* Work instructions *
Reproduce every line of the material below verbatim, keeping the original line breaks, spelling and punctuation.

Data items:
▽

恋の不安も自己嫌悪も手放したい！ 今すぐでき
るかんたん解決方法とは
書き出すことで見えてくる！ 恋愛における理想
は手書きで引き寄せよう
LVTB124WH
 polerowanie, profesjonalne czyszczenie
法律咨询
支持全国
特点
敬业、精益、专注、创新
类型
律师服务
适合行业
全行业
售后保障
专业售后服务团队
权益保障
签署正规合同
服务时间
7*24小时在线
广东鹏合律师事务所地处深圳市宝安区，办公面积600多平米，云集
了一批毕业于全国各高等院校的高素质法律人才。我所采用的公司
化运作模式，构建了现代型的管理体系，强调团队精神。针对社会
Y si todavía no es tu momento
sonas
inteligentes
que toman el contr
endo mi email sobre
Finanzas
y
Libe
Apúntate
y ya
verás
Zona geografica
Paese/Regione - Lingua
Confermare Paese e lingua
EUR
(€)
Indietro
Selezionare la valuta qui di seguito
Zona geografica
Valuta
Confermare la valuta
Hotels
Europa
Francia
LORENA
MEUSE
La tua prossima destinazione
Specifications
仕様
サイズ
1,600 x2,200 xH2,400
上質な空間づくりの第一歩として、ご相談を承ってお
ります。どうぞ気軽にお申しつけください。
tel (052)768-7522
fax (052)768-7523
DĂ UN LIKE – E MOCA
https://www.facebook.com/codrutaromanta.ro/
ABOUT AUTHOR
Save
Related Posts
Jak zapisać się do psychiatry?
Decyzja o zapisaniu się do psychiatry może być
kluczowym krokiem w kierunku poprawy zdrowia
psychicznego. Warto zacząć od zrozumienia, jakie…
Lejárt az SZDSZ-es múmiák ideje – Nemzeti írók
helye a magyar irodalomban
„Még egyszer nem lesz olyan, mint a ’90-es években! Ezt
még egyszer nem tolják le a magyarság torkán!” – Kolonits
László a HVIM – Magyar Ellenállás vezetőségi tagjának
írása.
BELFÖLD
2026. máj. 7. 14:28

△

* Exercise answer *
恋の不安も自己嫌悪も手放したい！ 今すぐでき
るかんたん解決方法とは
書き出すことで見えてくる！ 恋愛における理想
は手書きで引き寄せよう
LVTB124WH
 polerowanie, profesjonalne czyszczenie
法律咨询
支持全国
特点
敬业、精益、专注、创新
类型
律师服务
适合行业
全行业
售后保障
专业售后服务团队
权益保障
签署正规合同
服务时间
7*24小时在线
广东鹏合律师事务所地处深圳市宝安区，办公面积600多平米，云集
了一批毕业于全国各高等院校的高素质法律人才。我所采用的公司
化运作模式，构建了现代型的管理体系，强调团队精神。针对社会
Y si todavía no es tu momento
sonas
inteligentes
que toman el contr
endo mi email sobre
Finanzas
y
Libe
Apúntate
y ya
verás
Zona geografica
Paese/Regione - Lingua
Confermare Paese e lingua
EUR
(€)
Indietro
Selezionare la valuta qui di seguito
Zona geografica
Valuta
Confermare la valuta
Hotels
Europa
Francia
LORENA
MEUSE
La tua prossima destinazione
Specifications
仕様
サイズ
1,600 x2,200 xH2,400
上質な空間づくりの第一歩として、ご相談を承ってお
ります。どうぞ気軽にお申しつけください。
tel (052)768-7522
fax (052)768-7523
DĂ UN LIKE – E MOCA
https://www.facebook.com/codrutaromanta.ro/
ABOUT AUTHOR
Save
Related Posts
Jak zapisać się do psychiatry?
Decyzja o zapisaniu się do psychiatry może być
kluczowym krokiem w kierunku poprawy zdrowia
psychicznego. Warto zacząć od zrozumienia, jakie…
Lejárt az SZDSZ-es múmiák ideje – Nemzeti írók
helye a magyar irodalomban
„Még egyszer nem lesz olyan, mint a ’90-es években! Ezt
még egyszer nem tolják le a magyarság torkán!” – Kolonits
László a HVIM – Magyar Ellenállás vezetőségi tagjának
írása.
BELFÖLD
2026. máj. 7. 14:28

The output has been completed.